Ron Kirk, US trade representative, flew to Seoul to try to thrash out a deal over US access to the South Korean market, the agreement’s main sticking point. US beef exporters, previously vocal opponents of the deal, have moderated their position in an attempt to make a more gradual entry into Asian country.

Two of the “Big Three” US car companies, GM and Chrysler, are relatively comfortable with the deal; GM already has a majority stake in Daewoo, the Korean carmaker. But Ford, backed by the United Automobile Workers labour union, is strongly opposed to the pact, saying it gives insufficient protection against Korea using technical standards to block imports. Ford last week took out full-page advertisements in US newspapers to reiterate its opposition.

Jake Colvin, vice-president for global trade issues at the National Foreign Trade Council in Washington, a business association, said that the deal would be an early test of whether the White House would have a freer hand on trade issues now that the relatively pro-trade Republicans had taken over the House of Representatives. But he counselled caution.

“Enthusiasm is different from optimism,” Mr Colvin said. “We will push them to work together, but I am agnostic about whether it will turn out to be the case.”

The deal, negotiated by the administration of President George W. Bush in 2007, has not been put to a vote in Congress, thanks to domestic opposition.
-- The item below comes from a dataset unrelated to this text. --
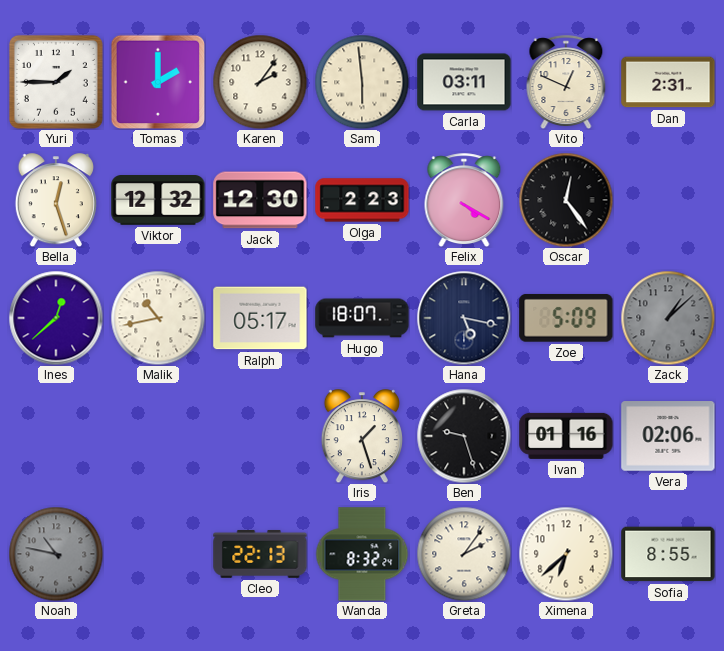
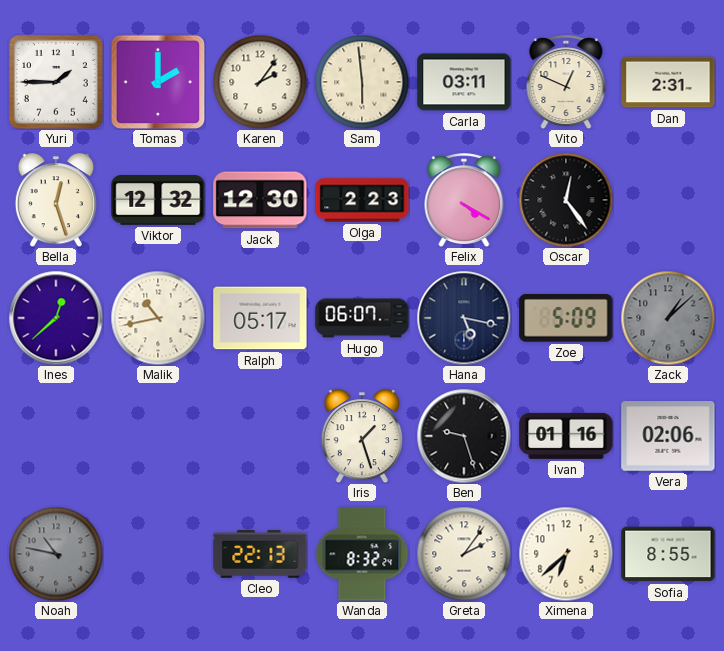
Hugo: 18:07 -> 06:07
This week’s talks are likely to try to come up with a side letter about the car market rather than attempt to re­open fundamentally the draft deal, a course of action to which Seoul is vehemently opposed.

Marcus Noland, a Korea expert at the Peterson Institute of International Economics, said that the US had already won generous provisions, including a so-called “snap-back” clause allowing the US to reimpose import tariffs to protect its car industry should Korea be found to be violating the deal.